What to do >> Pick out each line of the records that includes the string "Anweisung", and copy it.

═════ Dataset content ═════

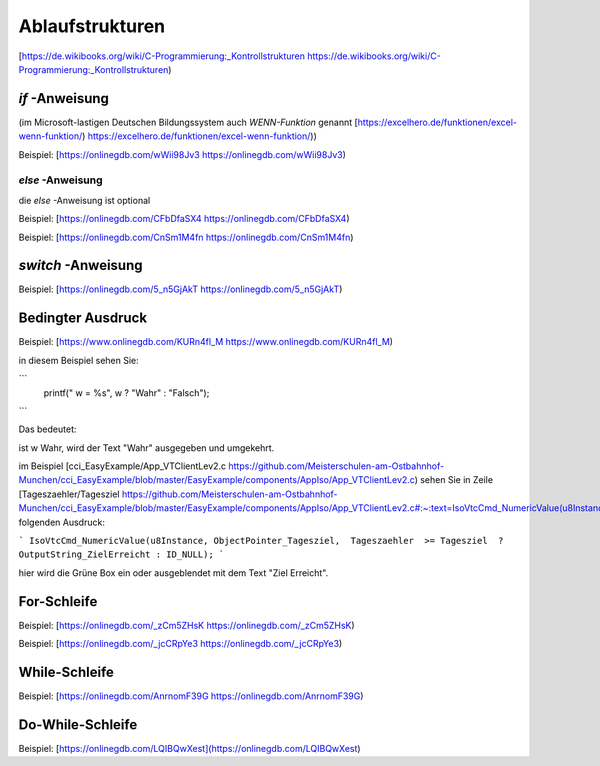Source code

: Ablaufstrukturen
===================================

[https://de.wikibooks.org/wiki/C-Programmierung:_Kontrollstrukturen https://de.wikibooks.org/wiki/C-Programmierung:_Kontrollstrukturen)

`if` -Anweisung
------------------------------------

(im Microsoft-lastigen Deutschen Bildungssystem auch `WENN-Funktion` genannt [https://excelhero.de/funktionen/excel-wenn-funktion/) https://excelhero.de/funktionen/excel-wenn-funktion/))

Beispiel: [https://onlinegdb.com/wWii98Jv3 https://onlinegdb.com/wWii98Jv3)

`else` -Anweisung
.................................

die `else` -Anweisung ist optional

Beispiel: [https://onlinegdb.com/CFbDfaSX4 https://onlinegdb.com/CFbDfaSX4)

Beispiel: [https://onlinegdb.com/CnSm1M4fn https://onlinegdb.com/CnSm1M4fn)

`switch` -Anweisung
------------------------------------

Beispiel: [https://onlinegdb.com/5_n5GjAkT https://onlinegdb.com/5_n5GjAkT)

**Bedingter Ausdruck**
------------------------------------

Beispiel: [https://www.onlinegdb.com/KURn4fl_M https://www.onlinegdb.com/KURn4fl_M)

in diesem Beispiel sehen Sie:

```
    printf(" w = %s", w ? "Wahr" : "Falsch");
```

Das bedeutet: 

ist w Wahr, wird der Text "Wahr" ausgegeben und umgekehrt. 

im Beispiel [cci\_EasyExample/App\_VTClientLev2.c https://github.com/Meisterschulen-am-Ostbahnhof-Munchen/cci_EasyExample/blob/master/EasyExample/components/AppIso/App_VTClientLev2.c) sehen Sie in Zeile [Tageszaehler/Tagesziel https://github.com/Meisterschulen-am-Ostbahnhof-Munchen/cci_EasyExample/blob/master/EasyExample/components/AppIso/App_VTClientLev2.c#:~:text=IsoVtcCmd_NumericValue(u8Instance%2C%20ObjectPointer_Tagesziel%2C%20%20Tageszaehler%20%20%3E%3D%20Tagesziel%20%20%3F%20OutputString_ZielErreicht%20%3A%20ID_NULL)%3B) folgenden Ausdruck:

```
IsoVtcCmd_NumericValue(u8Instance, ObjectPointer_Tagesziel,  Tageszaehler  >= Tagesziel  ? OutputString_ZielErreicht : ID_NULL);
```

hier wird die Grüne Box ein oder ausgeblendet mit dem Text "Ziel Erreicht".

**For-Schleife**
------------------------------------

Beispiel: [https://onlinegdb.com/_zCm5ZHsK https://onlinegdb.com/_zCm5ZHsK)

Beispiel: [https://onlinegdb.com/_jcCRpYe3 https://onlinegdb.com/_jcCRpYe3)

**While-Schleife**
------------------------------------

Beispiel: [https://onlinegdb.com/AnrnomF39G https://onlinegdb.com/AnrnomF39G)

**Do-While-Schleife**
------------------------------------

Beispiel: [https://onlinegdb.com/LQIBQwXest](https://onlinegdb.com/LQIBQwXest)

═════

Output >>
`if` -Anweisung
`else` -Anweisung
die `else` -Anweisung ist optional
`switch` -Anweisung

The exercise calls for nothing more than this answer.